:: WHAT YOU SHOULD DO ::
Read through the listing below and copy each line in which the word "drag" occurs.

Start of THE INPUT

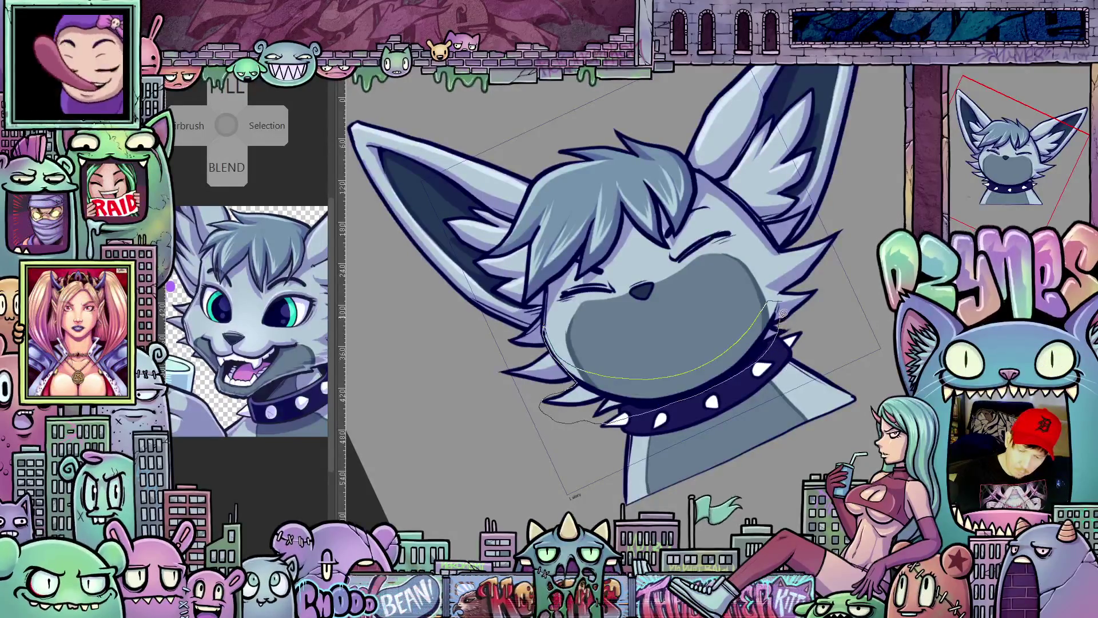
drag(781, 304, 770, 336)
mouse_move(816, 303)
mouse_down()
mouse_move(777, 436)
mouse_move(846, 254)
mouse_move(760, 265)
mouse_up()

End of THE INPUT
Start of THE INPUT

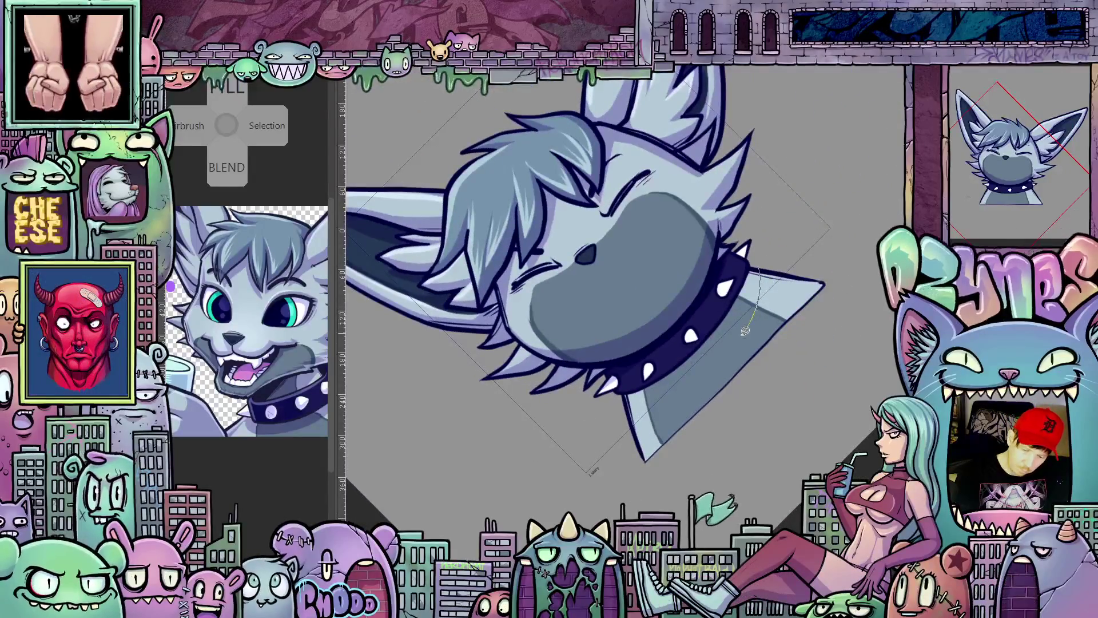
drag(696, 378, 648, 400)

End of THE INPUT

:: ANSWER TO THE PROBLEM ::
drag(781, 304, 770, 336)
drag(696, 378, 648, 400)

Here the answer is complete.